* _Exercise_: The records below are to be set down word for word, with every picture left out.
● ● ● ●
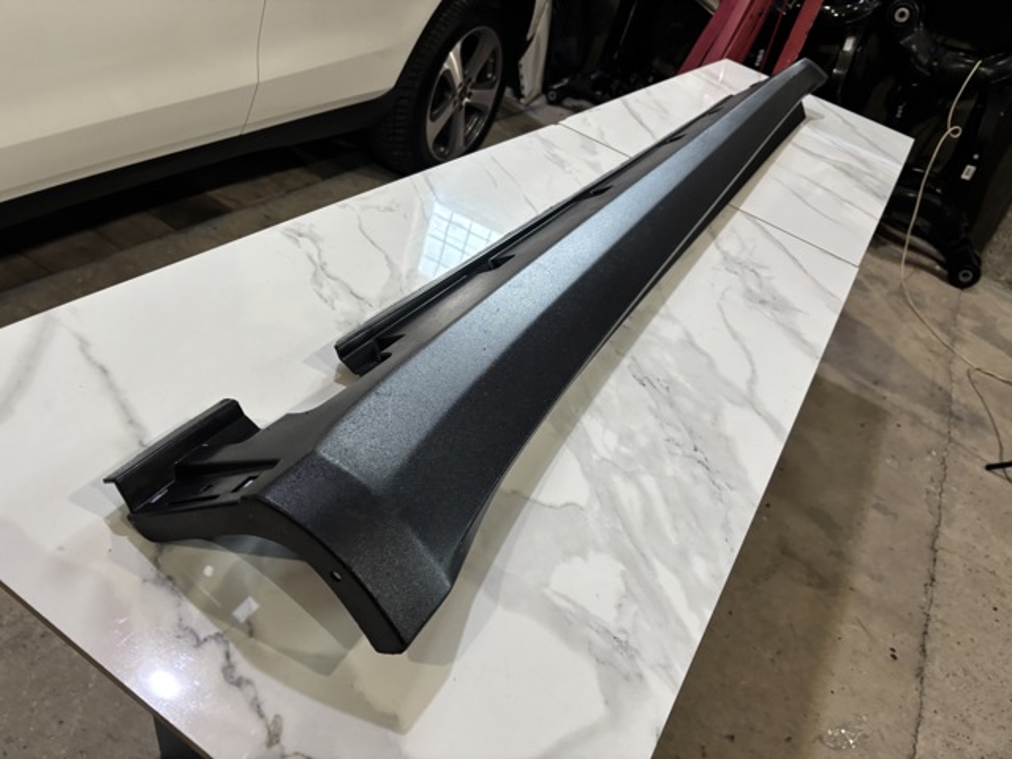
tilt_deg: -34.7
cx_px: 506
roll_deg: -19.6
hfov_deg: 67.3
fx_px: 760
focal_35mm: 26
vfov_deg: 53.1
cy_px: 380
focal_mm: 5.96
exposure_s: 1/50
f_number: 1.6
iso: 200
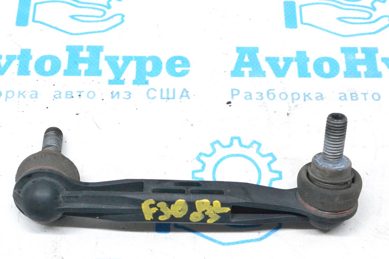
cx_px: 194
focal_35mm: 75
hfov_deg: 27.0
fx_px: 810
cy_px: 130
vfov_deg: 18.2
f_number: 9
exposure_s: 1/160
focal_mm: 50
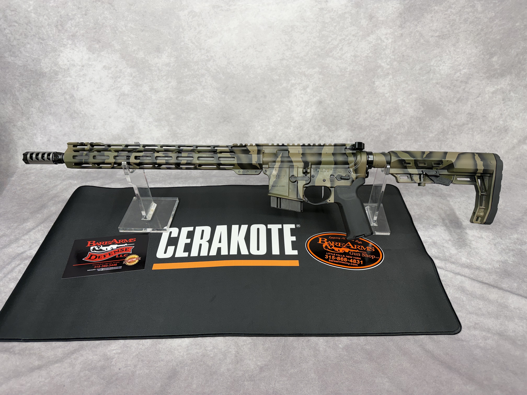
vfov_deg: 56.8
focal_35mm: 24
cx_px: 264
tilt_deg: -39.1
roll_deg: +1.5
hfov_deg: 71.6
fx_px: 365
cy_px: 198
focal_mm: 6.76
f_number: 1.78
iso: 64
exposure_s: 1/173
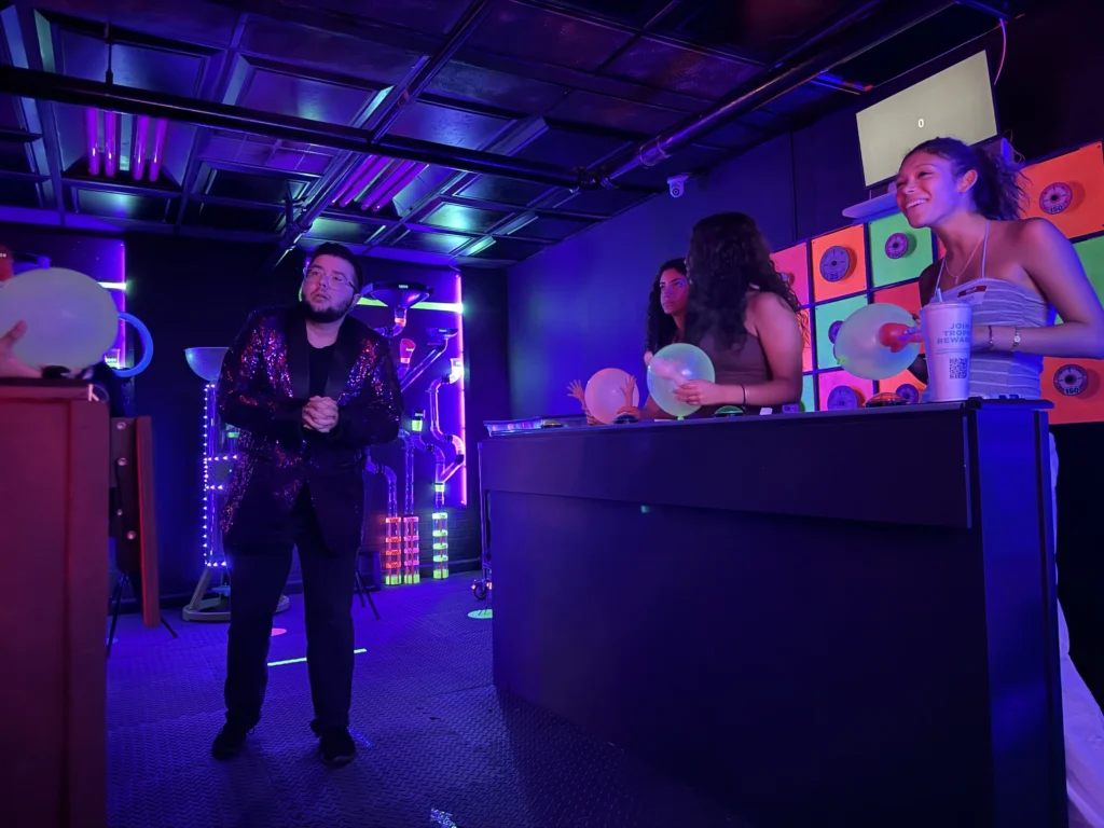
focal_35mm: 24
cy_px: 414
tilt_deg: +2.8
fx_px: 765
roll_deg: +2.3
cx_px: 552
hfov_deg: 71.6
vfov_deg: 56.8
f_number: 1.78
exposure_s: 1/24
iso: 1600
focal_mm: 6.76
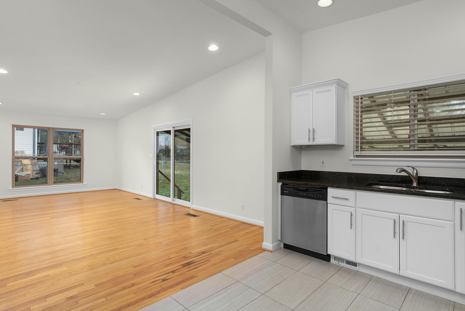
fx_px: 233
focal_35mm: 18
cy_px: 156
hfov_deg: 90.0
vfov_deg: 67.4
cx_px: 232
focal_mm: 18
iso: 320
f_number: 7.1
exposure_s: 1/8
● ● ● ●
* _Result of the task_:
tilt_deg: -34.7
cx_px: 506
roll_deg: -19.6
hfov_deg: 67.3
fx_px: 760
focal_35mm: 26
vfov_deg: 53.1
cy_px: 380
focal_mm: 5.96
exposure_s: 1/50
f_number: 1.6
iso: 200
cx_px: 194
focal_35mm: 75
hfov_deg: 27.0
fx_px: 810
cy_px: 130
vfov_deg: 18.2
f_number: 9
exposure_s: 1/160
focal_mm: 50
vfov_deg: 56.8
focal_35mm: 24
cx_px: 264
tilt_deg: -39.1
roll_deg: +1.5
hfov_deg: 71.6
fx_px: 365
cy_px: 198
focal_mm: 6.76
f_number: 1.78
iso: 64
exposure_s: 1/173
focal_35mm: 24
cy_px: 414
tilt_deg: +2.8
fx_px: 765
roll_deg: +2.3
cx_px: 552
hfov_deg: 71.6
vfov_deg: 56.8
f_number: 1.78
exposure_s: 1/24
iso: 1600
focal_mm: 6.76
fx_px: 233
focal_35mm: 18
cy_px: 156
hfov_deg: 90.0
vfov_deg: 67.4
cx_px: 232
focal_mm: 18
iso: 320
f_number: 7.1
exposure_s: 1/8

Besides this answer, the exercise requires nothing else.